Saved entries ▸
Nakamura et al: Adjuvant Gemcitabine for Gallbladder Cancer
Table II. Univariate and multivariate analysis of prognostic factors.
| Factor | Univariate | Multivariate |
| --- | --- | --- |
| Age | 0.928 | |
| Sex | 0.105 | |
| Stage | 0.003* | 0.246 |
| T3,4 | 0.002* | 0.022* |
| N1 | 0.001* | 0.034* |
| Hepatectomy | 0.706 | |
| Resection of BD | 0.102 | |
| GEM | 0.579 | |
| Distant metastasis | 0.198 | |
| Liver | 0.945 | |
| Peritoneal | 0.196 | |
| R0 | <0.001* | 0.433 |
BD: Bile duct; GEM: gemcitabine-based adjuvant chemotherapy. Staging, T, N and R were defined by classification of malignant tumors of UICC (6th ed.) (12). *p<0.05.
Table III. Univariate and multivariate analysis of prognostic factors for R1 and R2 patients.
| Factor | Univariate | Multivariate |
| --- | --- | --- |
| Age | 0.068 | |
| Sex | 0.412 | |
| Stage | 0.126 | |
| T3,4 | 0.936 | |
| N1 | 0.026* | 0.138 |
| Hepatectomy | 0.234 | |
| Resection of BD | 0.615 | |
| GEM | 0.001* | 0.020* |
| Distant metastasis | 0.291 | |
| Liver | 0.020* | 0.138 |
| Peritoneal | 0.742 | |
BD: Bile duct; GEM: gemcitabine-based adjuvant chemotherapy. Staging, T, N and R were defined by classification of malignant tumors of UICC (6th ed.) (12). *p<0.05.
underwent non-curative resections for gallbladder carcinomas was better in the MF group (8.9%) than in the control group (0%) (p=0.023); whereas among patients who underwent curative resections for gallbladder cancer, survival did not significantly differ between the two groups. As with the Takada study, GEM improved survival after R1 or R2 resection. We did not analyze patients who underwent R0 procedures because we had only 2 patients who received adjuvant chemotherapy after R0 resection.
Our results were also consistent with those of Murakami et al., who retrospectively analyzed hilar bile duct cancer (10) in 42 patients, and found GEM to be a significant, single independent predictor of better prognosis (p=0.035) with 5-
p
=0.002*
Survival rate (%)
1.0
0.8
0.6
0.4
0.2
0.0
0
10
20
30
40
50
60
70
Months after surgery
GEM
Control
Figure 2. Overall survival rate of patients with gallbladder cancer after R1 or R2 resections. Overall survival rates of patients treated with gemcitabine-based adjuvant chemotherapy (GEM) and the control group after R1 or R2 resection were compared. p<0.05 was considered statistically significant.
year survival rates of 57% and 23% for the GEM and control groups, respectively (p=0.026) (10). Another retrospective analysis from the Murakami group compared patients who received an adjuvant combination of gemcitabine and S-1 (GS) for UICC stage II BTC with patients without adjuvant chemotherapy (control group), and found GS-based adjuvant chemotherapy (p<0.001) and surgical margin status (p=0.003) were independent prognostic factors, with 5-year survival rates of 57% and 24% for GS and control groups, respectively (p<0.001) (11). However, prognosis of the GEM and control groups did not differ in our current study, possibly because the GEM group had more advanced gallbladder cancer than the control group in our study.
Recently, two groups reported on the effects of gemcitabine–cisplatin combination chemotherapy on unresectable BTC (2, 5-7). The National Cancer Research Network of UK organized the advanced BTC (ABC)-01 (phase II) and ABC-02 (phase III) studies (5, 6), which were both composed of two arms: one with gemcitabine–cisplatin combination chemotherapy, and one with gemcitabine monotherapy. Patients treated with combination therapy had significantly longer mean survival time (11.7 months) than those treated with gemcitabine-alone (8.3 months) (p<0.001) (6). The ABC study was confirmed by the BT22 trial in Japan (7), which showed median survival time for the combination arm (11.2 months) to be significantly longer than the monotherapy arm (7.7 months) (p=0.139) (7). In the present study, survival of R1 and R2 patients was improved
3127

Work to complete ▸
Set every entry down verbatim.

Solution ▸
Nakamura et al: Adjuvant Gemcitabine for Gallbladder Cancer
Table II. Univariate and multivariate analysis of prognostic factors.
| Factor | Univariate | Multivariate |
| --- | --- | --- |
| Age | 0.928 | |
| Sex | 0.105 | |
| Stage | 0.003* | 0.246 |
| T3,4 | 0.002* | 0.022* |
| N1 | 0.001* | 0.034* |
| Hepatectomy | 0.706 | |
| Resection of BD | 0.102 | |
| GEM | 0.579 | |
| Distant metastasis | 0.198 | |
| Liver | 0.945 | |
| Peritoneal | 0.196 | |
| R0 | <0.001* | 0.433 |
BD: Bile duct; GEM: gemcitabine-based adjuvant chemotherapy. Staging, T, N and R were defined by classification of malignant tumors of UICC (6th ed.) (12). *p<0.05.
Table III. Univariate and multivariate analysis of prognostic factors for R1 and R2 patients.
| Factor | Univariate | Multivariate |
| --- | --- | --- |
| Age | 0.068 | |
| Sex | 0.412 | |
| Stage | 0.126 | |
| T3,4 | 0.936 | |
| N1 | 0.026* | 0.138 |
| Hepatectomy | 0.234 | |
| Resection of BD | 0.615 | |
| GEM | 0.001* | 0.020* |
| Distant metastasis | 0.291 | |
| Liver | 0.020* | 0.138 |
| Peritoneal | 0.742 | |
BD: Bile duct; GEM: gemcitabine-based adjuvant chemotherapy. Staging, T, N and R were defined by classification of malignant tumors of UICC (6th ed.) (12). *p<0.05.
underwent non-curative resections for gallbladder carcinomas was better in the MF group (8.9%) than in the control group (0%) (p=0.023); whereas among patients who underwent curative resections for gallbladder cancer, survival did not significantly differ between the two groups. As with the Takada study, GEM improved survival after R1 or R2 resection. We did not analyze patients who underwent R0 procedures because we had only 2 patients who received adjuvant chemotherapy after R0 resection.
Our results were also consistent with those of Murakami et al., who retrospectively analyzed hilar bile duct cancer (10) in 42 patients, and found GEM to be a significant, single independent predictor of better prognosis (p=0.035) with 5-
p
=0.002*
Survival rate (%)
1.0
0.8
0.6
0.4
0.2
0.0
0
10
20
30
40
50
60
70
Months after surgery
GEM
Control
Figure 2. Overall survival rate of patients with gallbladder cancer after R1 or R2 resections. Overall survival rates of patients treated with gemcitabine-based adjuvant chemotherapy (GEM) and the control group after R1 or R2 resection were compared. p<0.05 was considered statistically significant.
year survival rates of 57% and 23% for the GEM and control groups, respectively (p=0.026) (10). Another retrospective analysis from the Murakami group compared patients who received an adjuvant combination of gemcitabine and S-1 (GS) for UICC stage II BTC with patients without adjuvant chemotherapy (control group), and found GS-based adjuvant chemotherapy (p<0.001) and surgical margin status (p=0.003) were independent prognostic factors, with 5-year survival rates of 57% and 24% for GS and control groups, respectively (p<0.001) (11). However, prognosis of the GEM and control groups did not differ in our current study, possibly because the GEM group had more advanced gallbladder cancer than the control group in our study.
Recently, two groups reported on the effects of gemcitabine–cisplatin combination chemotherapy on unresectable BTC (2, 5-7). The National Cancer Research Network of UK organized the advanced BTC (ABC)-01 (phase II) and ABC-02 (phase III) studies (5, 6), which were both composed of two arms: one with gemcitabine–cisplatin combination chemotherapy, and one with gemcitabine monotherapy. Patients treated with combination therapy had significantly longer mean survival time (11.7 months) than those treated with gemcitabine-alone (8.3 months) (p<0.001) (6). The ABC study was confirmed by the BT22 trial in Japan (7), which showed median survival time for the combination arm (11.2 months) to be significantly longer than the monotherapy arm (7.7 months) (p=0.139) (7). In the present study, survival of R1 and R2 patients was improved
3127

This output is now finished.